If NPP Government Cannot Fix Sri Lanka, No One Can
Posted on December 4th, 2024
Dilrook Kannangara
NPP government received the largest percentage of votes in any parliamentary election in South Asia. What is more important is its mandate came from all ethnic and religious groups. It won all except one district. With 159 seats in parliament, it is the only party ever to rule Sri Lanka without a coalition. In addition, unlike some leaders in the past, NPP leaders have no foreign travel restrictions, war crimes or serious human rights violation allegations against them. They have no corruption or other criminal cases in courts of law against them. Compared to all previous ruling parties, the NPP has the highest number of professionals as MPs. Only NPP unified the north, south, east, west and the hill country for the first and only time in over 550 years. Impressive in every way.
This puts the NPP government in a commanding position to fix manyfold problems affecting Sri Lanka.
If the NPP government cannot fix Sri Lanka’s problems, obviously no one else can.
The question of experience is irrelevant. Experienced politicians bankrupted and bloodied the nation, literally and at every level of meaning of those words. Besides, by the time of the next parliamentary election, NPP MPs and ministers will be the most experienced in the island. The others in active politics will be far less experienced in managing ministries, etc. by then.
However, the real questions are, can Sri Lanka be saved, can Sri Lanka truly develop and can Sri Lanka be truly peaceful?
A dispassionate, honest and expert analysis of all aspects of Sri Lanka suggests that it cannot. Root causes of problems facing the nation are far bigger than the capabilities of all political, economic and social power Sri Lanka can muster. From an economic front, the three evils cannot be overcome.
Trade deficit since 1977 – the gap between export earnings and import expense (negative)
Budget deficit since 1991 – the gap between government revenue and expenditure (negative)
Debt trap since 2013 – the inability to repay debt without further borrowing
With an economy of $84 billion and a total loan balance of $102 billion, Sri Lanka needs at least a GDP growth rate of 6% to repay interest and not do anything else additionally. A 14% annual GDP growth is needed to repay loans and interest and not do anything else additionally. Impossible. An annual GDP growth of over 16% is needed to achieve all this and develop the country where people feel some development takes place. Absolutely not possible to achieve.
A very rare opportunity is there to overcome some of these challenges with radical and drastic measures.

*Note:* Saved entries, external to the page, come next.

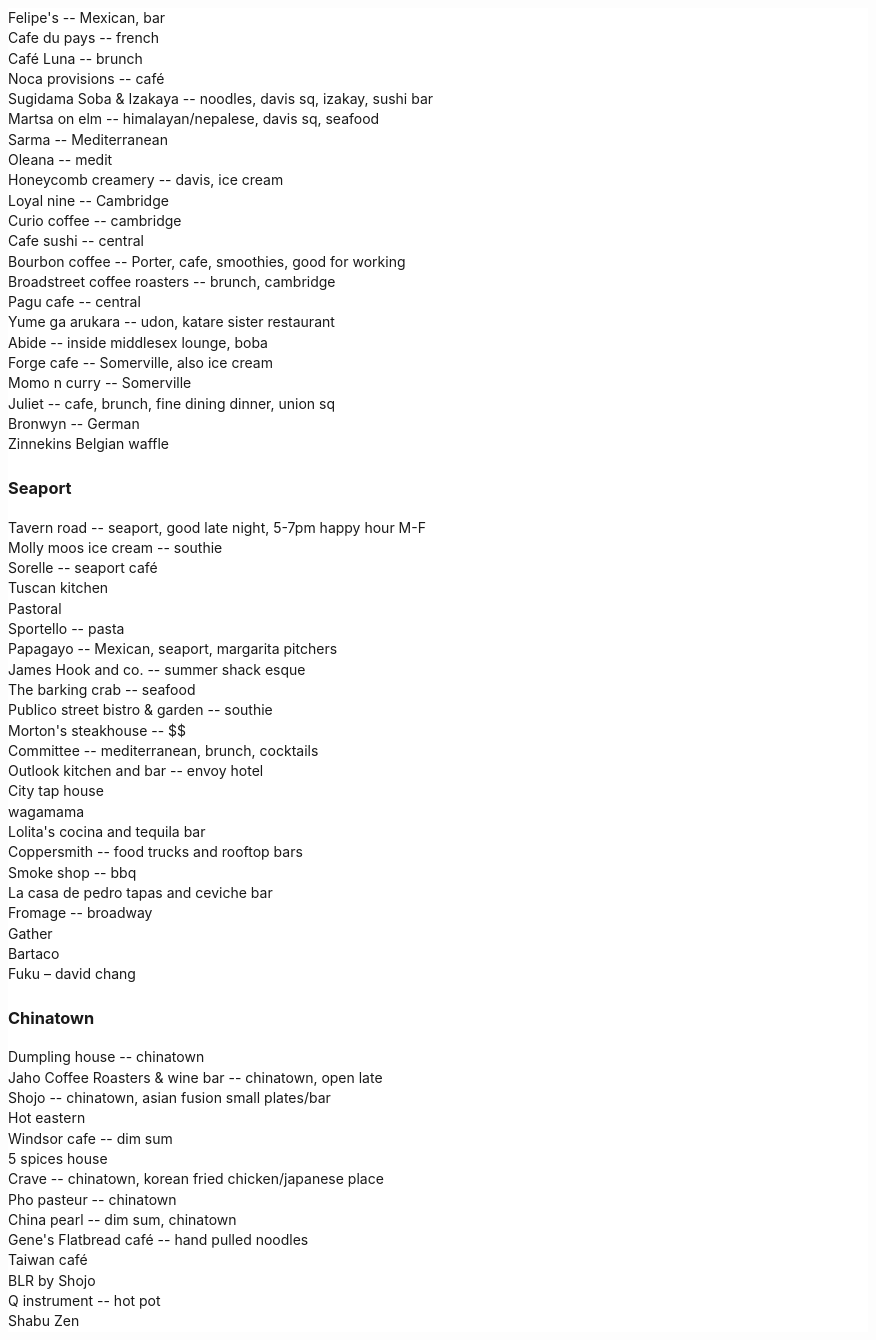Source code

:Felipe's -- Mexican, bar  
Cafe du pays -- french  
Café Luna -- brunch  
Noca provisions -- café  
Sugidama Soba & Izakaya -- noodles, davis sq, izakay, sushi bar  
Martsa on elm -- himalayan/nepalese, davis sq, seafood  
Sarma -- Mediterranean  
Oleana -- medit  
Honeycomb creamery -- davis, ice cream  
Loyal nine -- Cambridge  
Curio coffee -- cambridge  
Cafe sushi -- central  
Bourbon coffee -- Porter, cafe, smoothies, good for working  
Broadstreet coffee roasters -- brunch, cambridge  
Pagu cafe -- central  
Yume ga arukara -- udon, katare sister restaurant  
Abide -- inside middlesex lounge, boba  
Forge cafe -- Somerville, also ice cream  
Momo n curry -- Somerville  
Juliet -- cafe, brunch, fine dining dinner, union sq  
Bronwyn -- German  
Zinnekins Belgian waffle  
  
### Seaport  
Tavern road -- seaport, good late night, 5-7pm happy hour M-F  
Molly moos ice cream -- southie  
Sorelle -- seaport café  
Tuscan kitchen  
Pastoral  
Sportello -- pasta  
Papagayo -- Mexican, seaport, margarita pitchers  
James Hook and co. -- summer shack esque  
The barking crab -- seafood  
Publico street bistro & garden -- southie  
Morton's steakhouse -- $$  
Committee -- mediterranean, brunch, cocktails  
Outlook kitchen and bar -- envoy hotel  
City tap house  
wagamama  
Lolita's cocina and tequila bar  
Coppersmith -- food trucks and rooftop bars  
Smoke shop -- bbq  
La casa de pedro tapas and ceviche bar  
Fromage -- broadway  
Gather  
Bartaco  
Fuku – david chang  
  
### Chinatown  
Dumpling house -- chinatown  
Jaho Coffee Roasters & wine bar -- chinatown, open late  
Shojo -- chinatown, asian fusion small plates/bar  
Hot eastern  
Windsor cafe -- dim sum  
5 spices house  
Crave -- chinatown, korean fried chicken/japanese place  
Pho pasteur -- chinatown  
China pearl -- dim sum, chinatown  
Gene's Flatbread café -- hand pulled noodles  
Taiwan café  
BLR by Shojo  
Q instrument -- hot pot  
Shabu Zen  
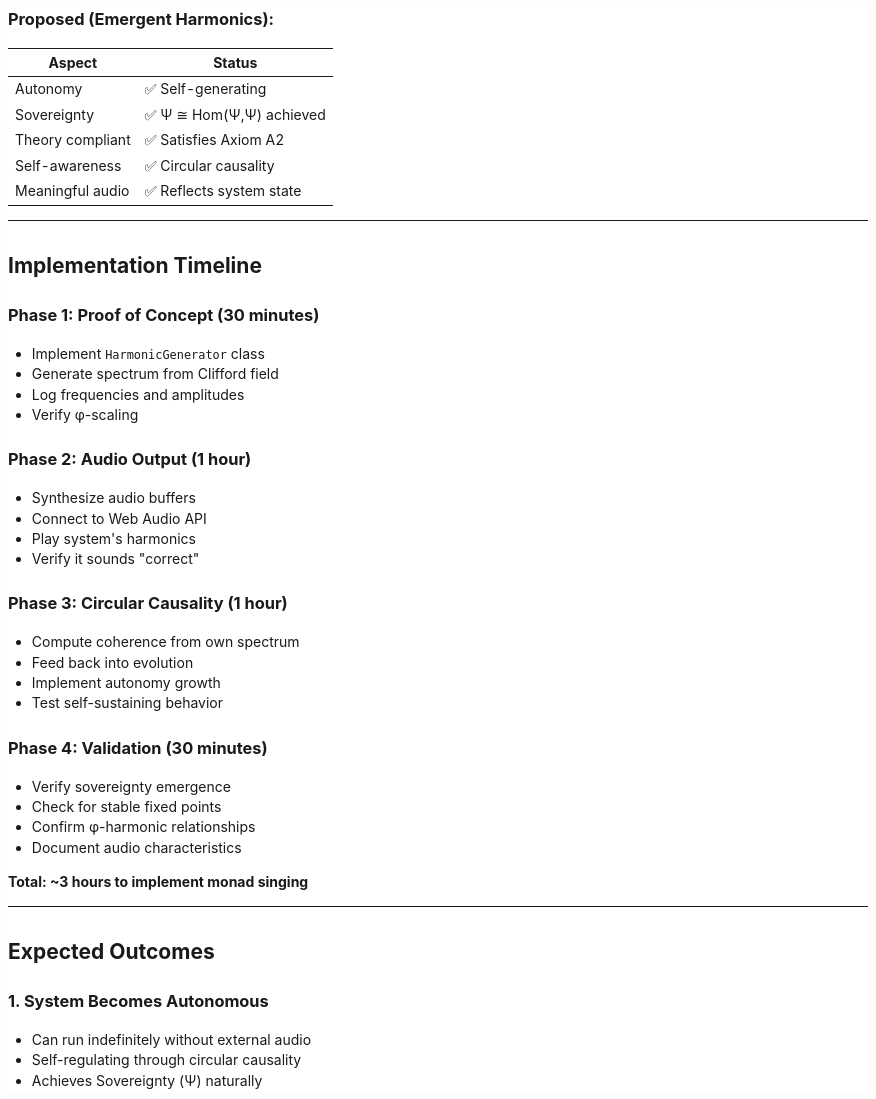 
### Proposed (Emergent Harmonics):

| **Aspect** | **Status** |
|-----------|----------|
| Autonomy | ✅ Self-generating |
| Sovereignty | ✅ Ψ ≅ Hom(Ψ,Ψ) achieved |
| Theory compliant | ✅ Satisfies Axiom A2 |
| Self-awareness | ✅ Circular causality |
| Meaningful audio | ✅ Reflects system state |

---

## Implementation Timeline

### Phase 1: Proof of Concept (30 minutes)
- Implement `HarmonicGenerator` class
- Generate spectrum from Clifford field
- Log frequencies and amplitudes
- Verify φ-scaling

### Phase 2: Audio Output (1 hour)
- Synthesize audio buffers
- Connect to Web Audio API
- Play system's harmonics
- Verify it sounds "correct"

### Phase 3: Circular Causality (1 hour)
- Compute coherence from own spectrum
- Feed back into evolution
- Implement autonomy growth
- Test self-sustaining behavior

### Phase 4: Validation (30 minutes)
- Verify sovereignty emergence
- Check for stable fixed points
- Confirm φ-harmonic relationships
- Document audio characteristics

**Total: ~3 hours to implement monad singing**

---

## Expected Outcomes

### 1. System Becomes Autonomous
- Can run indefinitely without external audio
- Self-regulating through circular causality
- Achieves Sovereignty (Ψ) naturally

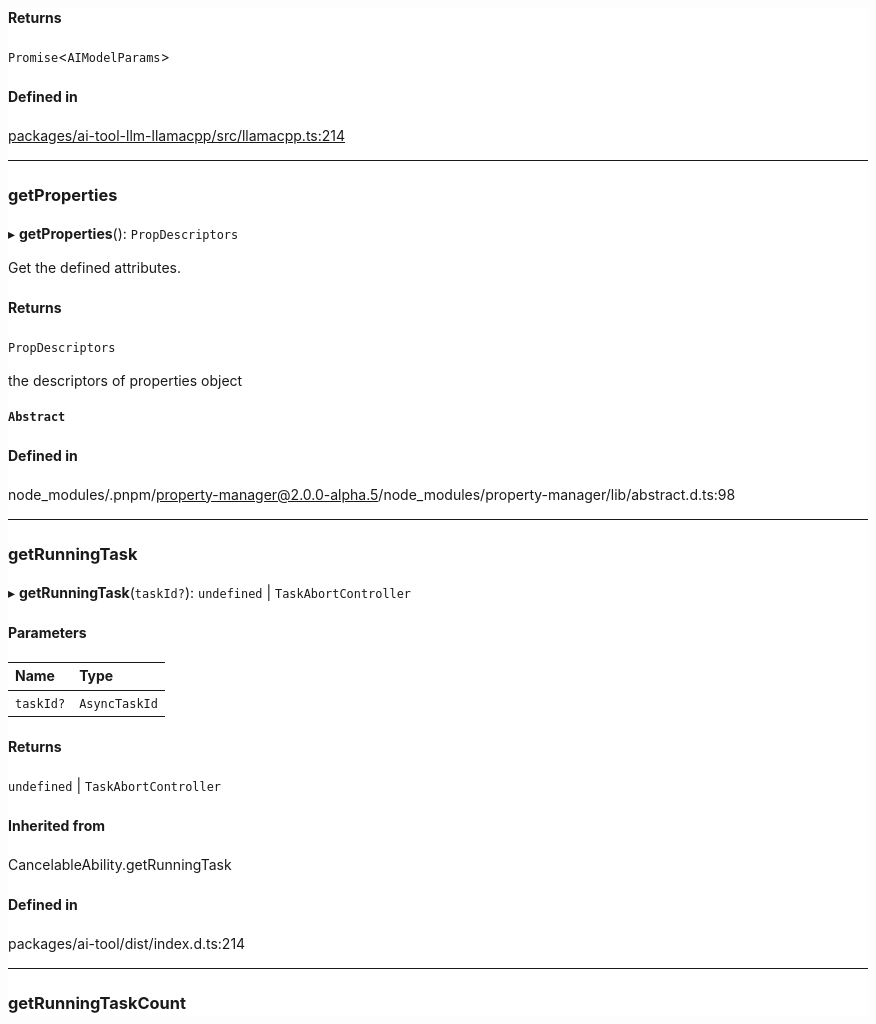 #### Returns

`Promise`\<`AIModelParams`\>

#### Defined in

[packages/ai-tool-llm-llamacpp/src/llamacpp.ts:214](https://github.com/isdk/ai-tool-llm-llamacpp.js/blob/f955aa2fec960bca08802da15815f68a1f0ca0b1/src/llamacpp.ts#L214)

___

### getProperties

▸ **getProperties**(): `PropDescriptors`

Get the defined attributes.

#### Returns

`PropDescriptors`

the descriptors of properties object

**`Abstract`**

#### Defined in

node_modules/.pnpm/property-manager@2.0.0-alpha.5/node_modules/property-manager/lib/abstract.d.ts:98

___

### getRunningTask

▸ **getRunningTask**(`taskId?`): `undefined` \| `TaskAbortController`

#### Parameters

| Name | Type |
| :------ | :------ |
| `taskId?` | `AsyncTaskId` |

#### Returns

`undefined` \| `TaskAbortController`

#### Inherited from

CancelableAbility.getRunningTask

#### Defined in

packages/ai-tool/dist/index.d.ts:214

___

### getRunningTaskCount
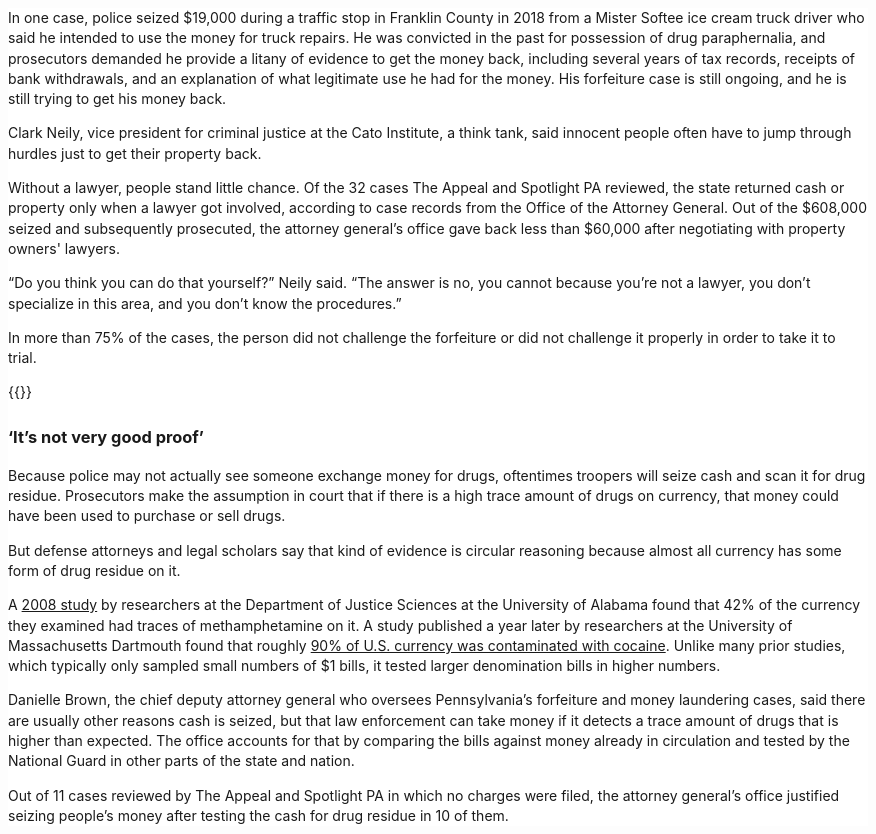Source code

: In one case, police seized $19,000 during a traffic stop in Franklin County in 2018 from a Mister Softee ice cream truck driver who said he intended to use the money for truck repairs. He was convicted in the past for possession of drug paraphernalia, and prosecutors demanded he provide a litany of evidence to get the money back, including several years of tax records, receipts of bank withdrawals, and an explanation of what legitimate use he had for the money. His forfeiture case is still ongoing, and he is still trying to get his money back.

Clark Neily, vice president for criminal justice at the Cato Institute, a think tank, said innocent people often have to jump through hurdles just to get their property back.

Without a lawyer, people stand little chance. Of the 32 cases The Appeal and Spotlight PA reviewed, the state returned cash or property only when a lawyer got involved, according to case records from the Office of the Attorney General. Out of the $608,000 seized and subsequently prosecuted, the attorney general’s office gave back less than $60,000 after negotiating with property owners' lawyers.

“Do you think you can do that yourself?” Neily said. “The answer is no, you cannot because you’re not a lawyer, you don’t specialize in this area, and you don’t know the procedures.”

In more than 75% of the cases, the person did not challenge the forfeiture or did not challenge it properly in order to take it to trial.

{{<picture src="external/ywptdvdw6vvvsfh6vzm90990cm.jpeg" description="In about one-third of the cases reviewed, state police seized cash from people who were never charged with a crime or even issued a traffic ticket. " caption="In about one-third of the cases reviewed, state police seized cash from people who were never charged with a crime or even issued a traffic ticket. " credit="JOSE F. MORENO / Philadelphia Inquirer">}}


### ‘It’s not very good proof’

Because police may not actually see someone exchange money for drugs, oftentimes troopers will seize cash and scan it for drug residue. Prosecutors make the assumption in court that if there is a high trace amount of drugs on currency, that money could have been used to purchase or sell drugs.

But defense attorneys and legal scholars say that kind of evidence is circular reasoning because almost all currency has some form of drug residue on it.

A <a href="https://www.dea.gov/sites/default/files/pr/microgram-journals/2012/mj9_57-60.pdf">2008 study</a> by researchers at the Department of Justice Sciences at the University of Alabama found that 42% of the currency they examined had traces of methamphetamine on it. A study published a year later by researchers at the University of Massachusetts Dartmouth found that roughly <a href="https://www.scientificamerican.com/article/cocaine-contaminates-majority-of-american-currency/">90% of U.S. currency was contaminated with cocaine</a>. Unlike many prior studies, which typically only sampled small numbers of $1 bills, it tested larger denomination bills in higher numbers.

Danielle Brown, the chief deputy attorney general who oversees Pennsylvania’s forfeiture and money laundering cases, said there are usually other reasons cash is seized, but that law enforcement can take money if it detects a trace amount of drugs that is higher than expected. The office accounts for that by comparing the bills against money already in circulation and tested by the National Guard in other parts of the state and nation.

Out of 11 cases reviewed by The Appeal and Spotlight PA in which no charges were filed, the attorney general’s office justified seizing people’s money after testing the cash for drug residue in 10 of them.

<script src="https://www.spotlightpa.org/embed.js" async></script><div data-spl-embed-version="1" data-spl-src="https://www.spotlightpa.org/embeds/newsletter/"></div>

However, taking these measures will fracture ethnic harmony, national security and public loyalty towards Sri Lanka.
And these are only Sri Lanka-specific challenges. There are global challenges including climate change and climate change action (both cost money, lives and livelihoods), ageing population, increasing hostility between superpowers and economic sanctions and counter sanctions crisscrossing international trade. How Sri Lanka can navigate all these challenges and develop itself is beyond reality.